- [REQUIRED WORK]: In the text on surveillance, how many individual records did the FBI's Investigative Data Warehouse amass in its first two years?
#### SUPPLIED TEXT ####
In 2004, the FBI established an Investigative Data Warehouse "centralized (counterterrorism) repository," and in two years amassed 659 million individual records, now perhaps double that amount. It includes social security data, drivers' licenses, financial records, and virtually any information considered important to monitor - potentially making everyone's private life an open book to know about and abuse, including by warrantless wiretaps and other lawless methods.

Since taking office, Obama advanced the Bush agenda, endangering Americans more than ever under surveillance. For example, the FBI's "Terrorist Watchlist" adds 1,600 names daily to hundreds of thousands already included. A new Lackland Air Base cyber-command is charged with targeting enemy computers and repelling hostile cyber-attacks against US networks. Official denials notwithstanding, no one escapes surveillance.

The combined intelligence/Homeland Security/US Northern Command (NORTHCOM)/local authorities apparatus constitutes a formidable force against civil unrest, mass protests, designated terrorists, dissidents, and other perceived homeland threats - their combined might and sophisticated technology charged with containing them. Already, constitutional freedoms have been seriously compromised on their way toward total abolition.
#### DATA SUPPLIED ####
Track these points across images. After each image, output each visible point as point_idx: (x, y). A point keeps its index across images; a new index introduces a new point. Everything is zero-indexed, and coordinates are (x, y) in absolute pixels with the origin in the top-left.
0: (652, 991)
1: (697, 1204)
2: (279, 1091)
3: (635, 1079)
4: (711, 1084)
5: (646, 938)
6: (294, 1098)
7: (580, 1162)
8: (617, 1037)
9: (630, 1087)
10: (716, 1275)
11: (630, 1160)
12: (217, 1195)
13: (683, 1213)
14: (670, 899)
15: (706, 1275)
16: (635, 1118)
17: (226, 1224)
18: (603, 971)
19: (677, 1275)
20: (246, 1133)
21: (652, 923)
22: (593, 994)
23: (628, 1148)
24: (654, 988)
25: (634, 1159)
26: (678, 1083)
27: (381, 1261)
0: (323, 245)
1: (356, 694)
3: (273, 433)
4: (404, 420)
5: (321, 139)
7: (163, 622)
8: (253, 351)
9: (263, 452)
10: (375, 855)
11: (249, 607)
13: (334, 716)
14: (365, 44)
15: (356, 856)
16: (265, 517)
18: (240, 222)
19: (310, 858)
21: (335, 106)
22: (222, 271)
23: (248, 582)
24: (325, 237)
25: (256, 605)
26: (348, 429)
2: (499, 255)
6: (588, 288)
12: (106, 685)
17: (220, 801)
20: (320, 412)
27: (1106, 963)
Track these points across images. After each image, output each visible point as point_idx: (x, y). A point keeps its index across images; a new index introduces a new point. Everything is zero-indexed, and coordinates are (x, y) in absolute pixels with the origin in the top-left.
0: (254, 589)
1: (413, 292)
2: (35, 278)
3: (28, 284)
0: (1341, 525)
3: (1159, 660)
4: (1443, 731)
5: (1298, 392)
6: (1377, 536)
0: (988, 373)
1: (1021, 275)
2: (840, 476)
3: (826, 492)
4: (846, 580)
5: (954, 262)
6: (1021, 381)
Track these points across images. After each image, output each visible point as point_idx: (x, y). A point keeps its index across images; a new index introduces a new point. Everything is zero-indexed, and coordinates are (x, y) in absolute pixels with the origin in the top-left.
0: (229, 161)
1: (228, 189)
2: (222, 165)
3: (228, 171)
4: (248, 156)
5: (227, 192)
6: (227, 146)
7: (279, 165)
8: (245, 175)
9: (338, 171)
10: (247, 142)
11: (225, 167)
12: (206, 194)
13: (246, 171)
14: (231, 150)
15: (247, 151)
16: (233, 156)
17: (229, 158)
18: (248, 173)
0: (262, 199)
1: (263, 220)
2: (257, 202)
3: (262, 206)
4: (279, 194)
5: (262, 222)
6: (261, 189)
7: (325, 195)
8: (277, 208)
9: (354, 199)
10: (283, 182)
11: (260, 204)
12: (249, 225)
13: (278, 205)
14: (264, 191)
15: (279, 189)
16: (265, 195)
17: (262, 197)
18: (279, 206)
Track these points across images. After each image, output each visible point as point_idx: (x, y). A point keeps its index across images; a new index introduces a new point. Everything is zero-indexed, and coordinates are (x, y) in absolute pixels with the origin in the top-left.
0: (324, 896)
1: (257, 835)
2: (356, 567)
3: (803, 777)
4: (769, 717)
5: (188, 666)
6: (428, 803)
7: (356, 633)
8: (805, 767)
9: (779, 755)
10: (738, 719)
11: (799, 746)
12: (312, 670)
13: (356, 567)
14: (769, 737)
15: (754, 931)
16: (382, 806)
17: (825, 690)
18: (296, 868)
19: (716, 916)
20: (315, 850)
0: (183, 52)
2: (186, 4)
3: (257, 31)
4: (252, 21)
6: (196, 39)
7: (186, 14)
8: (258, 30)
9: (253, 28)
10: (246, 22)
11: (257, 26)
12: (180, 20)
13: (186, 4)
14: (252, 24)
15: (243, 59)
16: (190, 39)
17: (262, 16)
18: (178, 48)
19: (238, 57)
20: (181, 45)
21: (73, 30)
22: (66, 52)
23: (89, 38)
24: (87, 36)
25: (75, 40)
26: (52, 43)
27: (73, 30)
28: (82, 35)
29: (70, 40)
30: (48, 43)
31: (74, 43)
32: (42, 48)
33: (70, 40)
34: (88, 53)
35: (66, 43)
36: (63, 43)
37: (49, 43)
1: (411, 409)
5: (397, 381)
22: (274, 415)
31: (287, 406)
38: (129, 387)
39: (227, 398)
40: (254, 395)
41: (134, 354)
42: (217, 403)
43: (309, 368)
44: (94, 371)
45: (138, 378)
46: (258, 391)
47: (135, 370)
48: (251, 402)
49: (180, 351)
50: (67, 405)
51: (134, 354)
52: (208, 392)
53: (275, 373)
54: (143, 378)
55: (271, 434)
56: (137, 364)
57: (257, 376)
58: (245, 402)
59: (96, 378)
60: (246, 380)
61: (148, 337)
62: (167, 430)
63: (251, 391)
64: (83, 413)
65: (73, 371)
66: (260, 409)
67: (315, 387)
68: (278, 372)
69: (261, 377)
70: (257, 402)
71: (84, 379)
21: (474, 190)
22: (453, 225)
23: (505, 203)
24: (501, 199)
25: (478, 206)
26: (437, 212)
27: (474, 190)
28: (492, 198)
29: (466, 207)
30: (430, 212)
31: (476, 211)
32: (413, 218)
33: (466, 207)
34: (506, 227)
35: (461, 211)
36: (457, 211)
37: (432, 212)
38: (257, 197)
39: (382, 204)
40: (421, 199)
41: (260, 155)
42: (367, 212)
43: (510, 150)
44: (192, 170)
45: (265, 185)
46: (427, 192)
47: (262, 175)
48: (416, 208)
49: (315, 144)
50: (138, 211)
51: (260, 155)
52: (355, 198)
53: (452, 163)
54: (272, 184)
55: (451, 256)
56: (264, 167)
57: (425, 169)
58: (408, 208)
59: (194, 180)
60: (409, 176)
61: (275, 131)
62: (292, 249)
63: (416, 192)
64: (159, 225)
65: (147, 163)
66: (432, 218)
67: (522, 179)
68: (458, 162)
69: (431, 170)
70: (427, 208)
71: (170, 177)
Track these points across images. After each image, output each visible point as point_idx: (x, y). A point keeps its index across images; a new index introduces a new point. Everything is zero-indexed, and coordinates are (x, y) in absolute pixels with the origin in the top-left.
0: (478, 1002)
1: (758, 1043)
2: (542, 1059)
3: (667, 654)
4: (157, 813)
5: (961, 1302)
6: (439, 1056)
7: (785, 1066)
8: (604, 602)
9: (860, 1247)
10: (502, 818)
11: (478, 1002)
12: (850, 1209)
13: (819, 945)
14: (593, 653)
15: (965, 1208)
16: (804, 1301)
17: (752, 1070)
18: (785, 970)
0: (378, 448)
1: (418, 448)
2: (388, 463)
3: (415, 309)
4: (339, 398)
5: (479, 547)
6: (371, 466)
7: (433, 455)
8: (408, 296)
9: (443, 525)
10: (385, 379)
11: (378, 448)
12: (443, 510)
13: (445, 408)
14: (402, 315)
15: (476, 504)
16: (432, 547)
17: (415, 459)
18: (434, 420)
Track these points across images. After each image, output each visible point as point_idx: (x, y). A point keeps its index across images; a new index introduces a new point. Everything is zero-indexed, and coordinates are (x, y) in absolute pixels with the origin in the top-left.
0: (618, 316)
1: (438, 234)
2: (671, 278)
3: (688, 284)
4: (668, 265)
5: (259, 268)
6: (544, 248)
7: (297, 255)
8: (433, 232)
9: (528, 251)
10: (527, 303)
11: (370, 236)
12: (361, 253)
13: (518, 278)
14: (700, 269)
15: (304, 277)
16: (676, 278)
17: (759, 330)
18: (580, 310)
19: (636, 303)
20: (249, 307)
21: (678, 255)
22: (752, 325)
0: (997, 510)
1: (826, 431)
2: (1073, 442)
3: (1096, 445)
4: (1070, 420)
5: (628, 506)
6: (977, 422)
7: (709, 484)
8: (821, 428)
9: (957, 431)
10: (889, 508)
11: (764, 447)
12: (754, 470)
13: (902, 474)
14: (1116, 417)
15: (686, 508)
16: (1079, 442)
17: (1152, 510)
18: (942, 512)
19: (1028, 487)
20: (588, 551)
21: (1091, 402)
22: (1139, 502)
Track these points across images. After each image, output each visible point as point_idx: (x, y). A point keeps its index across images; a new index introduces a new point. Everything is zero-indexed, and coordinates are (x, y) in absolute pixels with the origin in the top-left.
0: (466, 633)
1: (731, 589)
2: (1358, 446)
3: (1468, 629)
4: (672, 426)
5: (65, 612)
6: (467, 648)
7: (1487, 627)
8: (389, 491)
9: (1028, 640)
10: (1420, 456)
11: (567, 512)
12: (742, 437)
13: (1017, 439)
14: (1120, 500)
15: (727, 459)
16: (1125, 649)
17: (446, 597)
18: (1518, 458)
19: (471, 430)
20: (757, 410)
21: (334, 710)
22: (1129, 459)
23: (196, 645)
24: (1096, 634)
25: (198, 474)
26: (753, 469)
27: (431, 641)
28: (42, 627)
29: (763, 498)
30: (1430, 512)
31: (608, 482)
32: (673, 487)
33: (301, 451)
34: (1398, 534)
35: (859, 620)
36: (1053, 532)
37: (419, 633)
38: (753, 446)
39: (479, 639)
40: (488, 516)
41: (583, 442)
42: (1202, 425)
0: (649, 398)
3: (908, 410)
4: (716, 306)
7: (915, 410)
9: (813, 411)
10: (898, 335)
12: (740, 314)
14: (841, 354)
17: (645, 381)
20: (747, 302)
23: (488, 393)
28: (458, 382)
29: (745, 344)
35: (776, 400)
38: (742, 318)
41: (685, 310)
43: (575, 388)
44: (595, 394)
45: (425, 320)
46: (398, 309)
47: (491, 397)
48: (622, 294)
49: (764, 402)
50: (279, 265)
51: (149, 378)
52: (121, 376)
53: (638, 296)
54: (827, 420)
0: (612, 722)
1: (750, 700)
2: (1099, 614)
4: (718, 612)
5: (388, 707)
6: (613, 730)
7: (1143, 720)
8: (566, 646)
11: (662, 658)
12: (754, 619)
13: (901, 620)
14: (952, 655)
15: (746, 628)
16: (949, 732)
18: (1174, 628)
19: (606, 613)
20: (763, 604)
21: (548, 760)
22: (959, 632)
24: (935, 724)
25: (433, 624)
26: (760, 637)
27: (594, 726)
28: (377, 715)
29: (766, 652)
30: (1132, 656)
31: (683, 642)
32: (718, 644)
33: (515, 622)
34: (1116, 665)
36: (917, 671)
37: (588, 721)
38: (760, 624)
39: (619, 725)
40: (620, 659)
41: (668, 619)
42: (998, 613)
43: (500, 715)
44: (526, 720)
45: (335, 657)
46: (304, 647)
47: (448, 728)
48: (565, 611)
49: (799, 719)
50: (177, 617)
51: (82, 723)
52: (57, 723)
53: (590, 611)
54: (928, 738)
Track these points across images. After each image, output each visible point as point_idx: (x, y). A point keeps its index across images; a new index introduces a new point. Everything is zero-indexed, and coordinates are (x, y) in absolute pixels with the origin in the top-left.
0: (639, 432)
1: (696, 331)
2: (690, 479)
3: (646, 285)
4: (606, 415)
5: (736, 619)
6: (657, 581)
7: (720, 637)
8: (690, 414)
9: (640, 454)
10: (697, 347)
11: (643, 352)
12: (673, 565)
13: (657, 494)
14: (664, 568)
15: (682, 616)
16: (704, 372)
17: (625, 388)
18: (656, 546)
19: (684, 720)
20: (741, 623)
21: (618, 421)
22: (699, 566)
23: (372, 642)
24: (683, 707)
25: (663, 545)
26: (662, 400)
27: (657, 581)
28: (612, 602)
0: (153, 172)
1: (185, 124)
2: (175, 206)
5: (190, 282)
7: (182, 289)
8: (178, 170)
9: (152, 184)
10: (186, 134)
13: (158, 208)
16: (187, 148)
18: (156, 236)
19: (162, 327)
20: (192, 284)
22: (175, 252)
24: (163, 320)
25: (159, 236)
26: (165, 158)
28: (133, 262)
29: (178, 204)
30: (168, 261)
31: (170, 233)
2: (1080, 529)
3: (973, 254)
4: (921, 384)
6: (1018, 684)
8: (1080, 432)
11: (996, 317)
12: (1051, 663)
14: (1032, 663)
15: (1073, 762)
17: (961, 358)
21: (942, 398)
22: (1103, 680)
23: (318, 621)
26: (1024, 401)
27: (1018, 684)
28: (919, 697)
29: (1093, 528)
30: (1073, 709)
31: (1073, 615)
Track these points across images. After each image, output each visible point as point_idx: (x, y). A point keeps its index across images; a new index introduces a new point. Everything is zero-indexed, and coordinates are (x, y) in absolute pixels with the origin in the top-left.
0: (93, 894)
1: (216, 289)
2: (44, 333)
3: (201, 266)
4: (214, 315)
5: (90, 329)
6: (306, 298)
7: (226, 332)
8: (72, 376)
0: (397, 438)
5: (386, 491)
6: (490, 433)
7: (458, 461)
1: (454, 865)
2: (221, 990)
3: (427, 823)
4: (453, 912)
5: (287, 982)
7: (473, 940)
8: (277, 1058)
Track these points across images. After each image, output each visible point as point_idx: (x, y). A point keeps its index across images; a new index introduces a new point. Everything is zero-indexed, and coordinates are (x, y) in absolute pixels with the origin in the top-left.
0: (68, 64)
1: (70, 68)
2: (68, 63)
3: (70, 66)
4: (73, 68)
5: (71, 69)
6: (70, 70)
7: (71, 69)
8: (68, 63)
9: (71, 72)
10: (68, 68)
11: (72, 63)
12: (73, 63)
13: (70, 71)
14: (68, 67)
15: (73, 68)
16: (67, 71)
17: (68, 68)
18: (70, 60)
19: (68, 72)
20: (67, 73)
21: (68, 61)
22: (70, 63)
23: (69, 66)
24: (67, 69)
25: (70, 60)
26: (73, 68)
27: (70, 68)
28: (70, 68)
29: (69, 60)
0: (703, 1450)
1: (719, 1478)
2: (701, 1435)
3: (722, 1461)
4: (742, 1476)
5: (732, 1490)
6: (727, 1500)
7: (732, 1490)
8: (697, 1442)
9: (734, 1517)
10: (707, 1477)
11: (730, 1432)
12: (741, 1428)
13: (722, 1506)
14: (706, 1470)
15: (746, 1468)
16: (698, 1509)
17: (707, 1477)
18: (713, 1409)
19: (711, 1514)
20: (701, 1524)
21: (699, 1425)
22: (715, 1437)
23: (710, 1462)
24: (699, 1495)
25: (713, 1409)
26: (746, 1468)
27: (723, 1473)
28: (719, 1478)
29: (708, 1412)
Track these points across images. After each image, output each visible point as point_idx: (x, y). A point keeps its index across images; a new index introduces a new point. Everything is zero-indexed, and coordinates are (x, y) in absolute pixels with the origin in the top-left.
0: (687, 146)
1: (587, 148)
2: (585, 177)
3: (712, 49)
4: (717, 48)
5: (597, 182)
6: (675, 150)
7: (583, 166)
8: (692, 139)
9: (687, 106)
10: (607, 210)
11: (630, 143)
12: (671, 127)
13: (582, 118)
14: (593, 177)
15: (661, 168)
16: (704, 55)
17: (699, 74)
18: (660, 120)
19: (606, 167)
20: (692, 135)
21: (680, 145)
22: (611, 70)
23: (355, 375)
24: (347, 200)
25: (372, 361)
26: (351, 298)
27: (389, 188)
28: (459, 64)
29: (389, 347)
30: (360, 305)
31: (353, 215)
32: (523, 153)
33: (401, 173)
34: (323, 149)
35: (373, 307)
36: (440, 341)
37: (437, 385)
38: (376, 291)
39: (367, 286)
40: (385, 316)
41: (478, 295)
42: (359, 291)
####
- [FINAL RESULT]: 659 million individual records.